Udacity Developed an AI to Turn Instructor’s Speech into Deepfake-Style Video, But Has No Plans to Use It

Deepfakes—the practice of using AI practices of deep learning and neural networks to create fake videos—have been circulating on the internet since 2017. Many have grown alarmed recently with their increasing sophistication and the resulting implications for the spread of misinformation. Udacity, the nanolearning provider, has recently sought to use similar technology to cut the time and effort needed to record and update online courses. On July 4, two former members of their AI development team, Byung-Hak Kim and Varun Ganapathi, released a paper on arXiv.org presenting their work conducted at Udacity, which they call LumièreNet.

The main purpose of LumièreNet is to allow instructors to make important updates to their courses without needing to head back into the studio, along with a video production team, to re-record course segments.

If successful, the application would instead allow instructors merely to record audio of the updated material. Using the previously recorded images and the instructor’s speech, LumièreNet could then recreate a video to use for the course.

LumièreNet Was Developed at Udacity, but the Company Has No Plans to Put It to Use

Since its development, Udacity has since walked away from using LumièreNet. Kim and Gunapathi, furthermore, have left to start their own company.

“LumièreNet was developed by Byung-Hak Kim and Varun Ganapathi, two independent researchers and former Udacity employees,” a spokesperson said via email. “While it’s true that Hak and Varun developed and tested the algorithm using Udacity content (Udacity provided the videos and instructors gave consent), the algorithm neither belongs to Udacity nor do we use [it] to develop our content. Udacity’s classroom content is filmed at Udacity’s studio and built in collaboration with expert instructors.”

The researchers differ from others creating AI applications to make video replications of real people in one notable way: Kim and Ganapathi decided it would be simpler and better to approximate their video recreations instead of making super realistic copies.

They describe the problem they’re trying to solve as trying to “learn a function to map from an audio sequence recorded by an instructor to video sequence.”

To go about solving this, they write, “[W]e consider neural network modules as a randomly chosen instance of this problem based on this probabilistic generative model. A key advantage is that each neural network model represents a single factor which separates the influence of other networks that can be trained and improved independently.”
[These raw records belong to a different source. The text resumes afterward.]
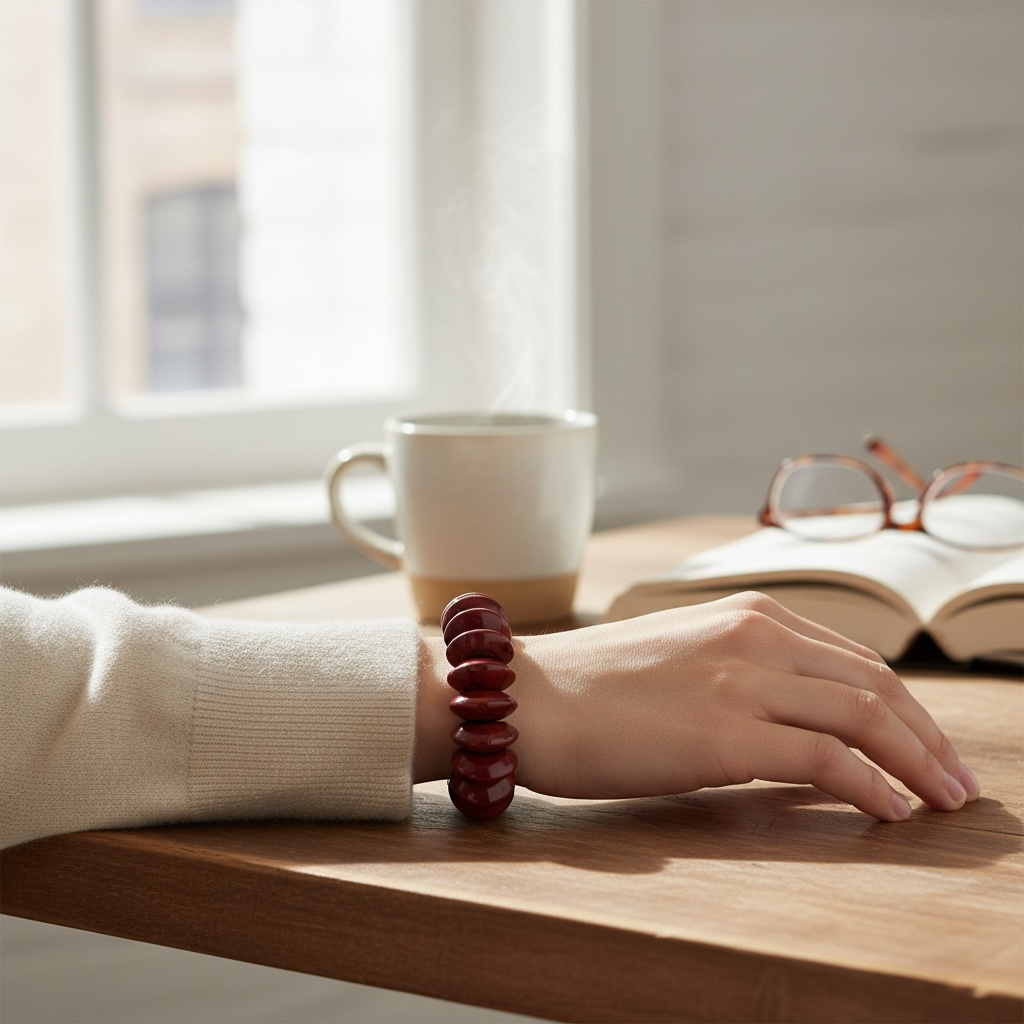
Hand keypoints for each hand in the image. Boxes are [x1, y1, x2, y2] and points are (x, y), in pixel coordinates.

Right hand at [420, 592, 979, 821]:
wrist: (528, 697)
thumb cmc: (595, 685)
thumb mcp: (683, 654)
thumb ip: (744, 670)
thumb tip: (797, 719)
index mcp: (748, 614)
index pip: (856, 660)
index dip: (905, 707)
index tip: (928, 744)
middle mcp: (756, 637)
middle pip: (876, 686)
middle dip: (929, 738)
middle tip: (958, 781)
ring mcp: (743, 683)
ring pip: (866, 717)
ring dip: (919, 764)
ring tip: (945, 801)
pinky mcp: (725, 734)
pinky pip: (829, 760)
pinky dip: (874, 788)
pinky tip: (893, 811)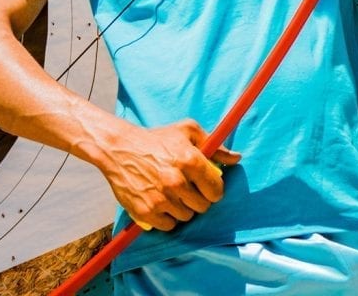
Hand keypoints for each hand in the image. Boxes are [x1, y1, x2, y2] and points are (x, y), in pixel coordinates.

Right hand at [98, 118, 240, 231]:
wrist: (120, 149)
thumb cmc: (158, 139)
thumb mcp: (189, 132)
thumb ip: (215, 147)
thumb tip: (237, 158)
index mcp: (191, 160)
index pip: (216, 190)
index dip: (215, 190)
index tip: (209, 187)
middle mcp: (177, 181)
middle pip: (203, 206)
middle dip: (200, 199)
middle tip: (190, 190)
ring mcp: (161, 199)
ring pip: (186, 216)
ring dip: (184, 208)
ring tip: (175, 194)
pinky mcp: (145, 212)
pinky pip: (168, 226)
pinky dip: (168, 218)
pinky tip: (164, 204)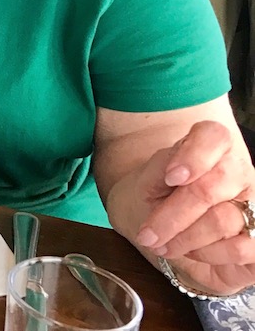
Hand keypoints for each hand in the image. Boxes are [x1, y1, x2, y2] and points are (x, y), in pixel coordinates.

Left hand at [131, 121, 254, 294]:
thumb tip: (176, 174)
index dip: (194, 156)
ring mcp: (254, 204)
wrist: (167, 232)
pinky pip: (242, 249)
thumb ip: (160, 168)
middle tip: (147, 236)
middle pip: (209, 189)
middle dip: (173, 216)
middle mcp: (238, 172)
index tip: (170, 177)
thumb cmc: (156, 198)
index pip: (213, 136)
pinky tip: (192, 252)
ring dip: (185, 239)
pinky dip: (209, 255)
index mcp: (211, 147)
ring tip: (164, 245)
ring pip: (223, 221)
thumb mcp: (147, 180)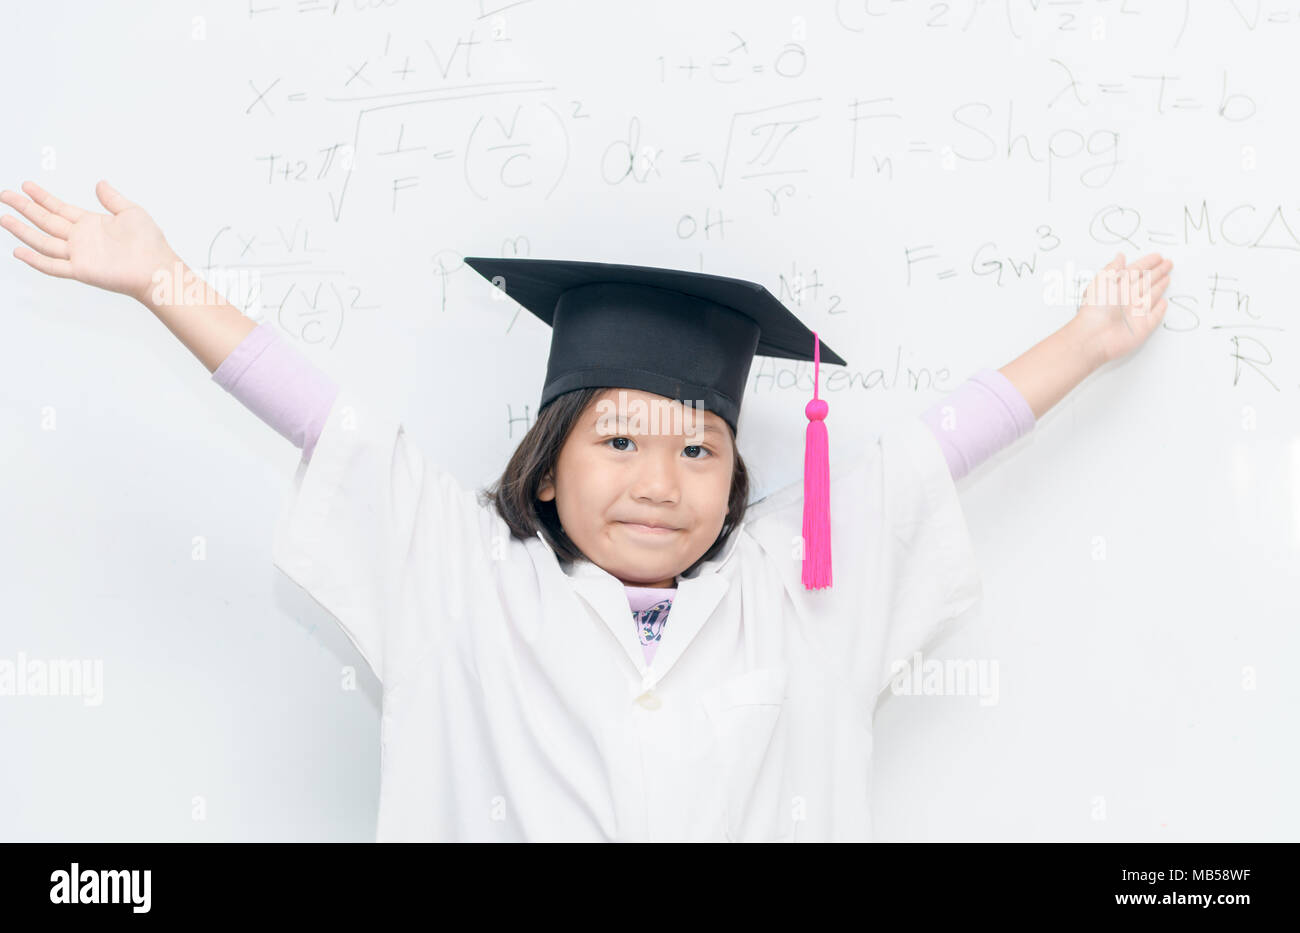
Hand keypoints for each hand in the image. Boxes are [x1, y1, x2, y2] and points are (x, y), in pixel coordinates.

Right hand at [1, 180, 177, 304]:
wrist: (158, 268)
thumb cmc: (151, 243)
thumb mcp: (132, 212)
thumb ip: (113, 198)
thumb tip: (100, 183)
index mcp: (91, 224)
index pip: (59, 208)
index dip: (42, 197)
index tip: (26, 185)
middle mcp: (82, 239)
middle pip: (45, 220)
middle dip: (24, 207)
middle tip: (4, 194)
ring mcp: (80, 255)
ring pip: (43, 240)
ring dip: (23, 229)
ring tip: (3, 217)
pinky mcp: (82, 270)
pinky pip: (53, 266)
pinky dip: (35, 260)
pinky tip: (18, 251)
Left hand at [1071, 251, 1172, 364]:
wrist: (1095, 336)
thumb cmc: (1095, 308)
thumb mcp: (1102, 281)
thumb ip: (1113, 268)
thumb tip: (1120, 256)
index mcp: (1117, 287)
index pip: (1136, 271)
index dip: (1147, 263)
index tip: (1158, 256)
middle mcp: (1127, 298)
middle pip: (1146, 282)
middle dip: (1157, 272)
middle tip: (1168, 263)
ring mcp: (1136, 313)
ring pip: (1151, 297)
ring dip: (1160, 287)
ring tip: (1167, 277)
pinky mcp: (1142, 327)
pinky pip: (1154, 316)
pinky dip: (1159, 310)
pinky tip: (1163, 302)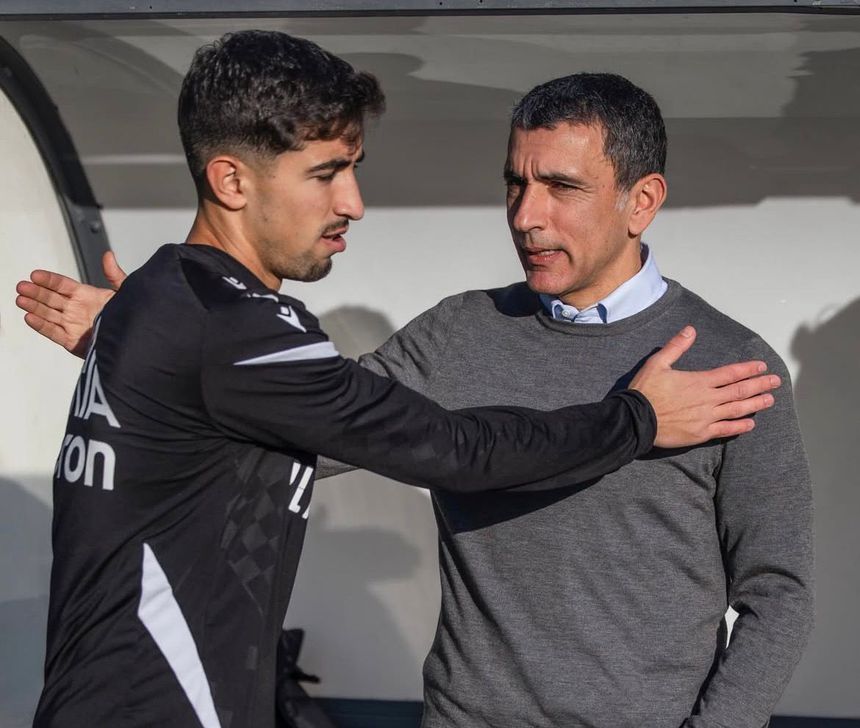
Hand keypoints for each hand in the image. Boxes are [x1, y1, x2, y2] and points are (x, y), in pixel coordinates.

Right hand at [15, 251, 126, 357]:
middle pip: (51, 298)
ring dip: (34, 307)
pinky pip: (53, 332)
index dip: (49, 280)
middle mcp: (76, 309)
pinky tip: (29, 317)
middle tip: (22, 286)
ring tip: (20, 299)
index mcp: (86, 296)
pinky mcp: (72, 342)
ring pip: (48, 314)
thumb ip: (114, 275)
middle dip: (36, 292)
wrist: (134, 341)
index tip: (35, 274)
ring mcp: (72, 325)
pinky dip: (41, 326)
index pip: (62, 285)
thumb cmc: (130, 317)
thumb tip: (108, 255)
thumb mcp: (124, 293)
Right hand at [630, 326, 779, 448]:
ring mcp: (706, 417)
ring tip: (770, 400)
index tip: (762, 366)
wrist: (635, 420)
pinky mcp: (701, 433)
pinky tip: (750, 423)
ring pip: (737, 409)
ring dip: (755, 404)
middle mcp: (707, 399)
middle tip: (776, 382)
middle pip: (740, 390)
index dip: (748, 369)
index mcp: (698, 381)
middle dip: (760, 385)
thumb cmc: (645, 391)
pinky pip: (726, 430)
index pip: (730, 373)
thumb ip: (676, 347)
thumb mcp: (657, 363)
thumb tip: (690, 330)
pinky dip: (740, 426)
With the audio and image inputs, LumièreNet uses three neural network models: BLSTM, a variational auto-encoder, and the generative adversarial network known as Pix2Pix.

Watch a video demonstration of LumièreNet here.

The authors consider this a simplification of other research, such as the now-notorious 2017 study that deepfaked former President Barack Obama, which they cite in their paper.

The researchers also decided to approximate other key motions, such as blinking, and eye and hair movement.

To test out their deep learning function, the authors recreated a course video shoot. They brought in an instructor to record a 4+ hour video. They then took the audio and ran it through their application to compare results.

Initial Tests Went Well

In their paper, Kim and Gunapathi report positive findings with several attributes of their AI. It’s especially successful when the instructor faces the camera head on. But they also struggled in other areas. Hands and fingers were especially difficult and tended to blur together when they were folded together.

While this work was created to improve course production, the authors acknowledge in their introduction that they need to exercise caution using their AI for other reasons.

“Even though our approach is developed with primary intents to support agile video content development which is crucial in current online MOOC courses, we acknowledge there could be potential misuse of the technologies,” the authors write. “Nonetheless, we believe it is crucial synthesized video using our approach requires to indicate as synthetic and it is also imperative to obtain consent from the instructors across the entire production processes.”

Kim and Gunapathi left Udacity to form their own AI startup in April. Read the full paper here.

Featured Image: TechCrunch, Flickr.

Correction July 9: A previous version of this article stated that Gunapathi and Kim currently work at Udacity. The two researchers left the company to form their own startup in April. A previous version also indicated that Udacity owned the software. While LumièreNet was developed by the company, it does exercise ownership over the software.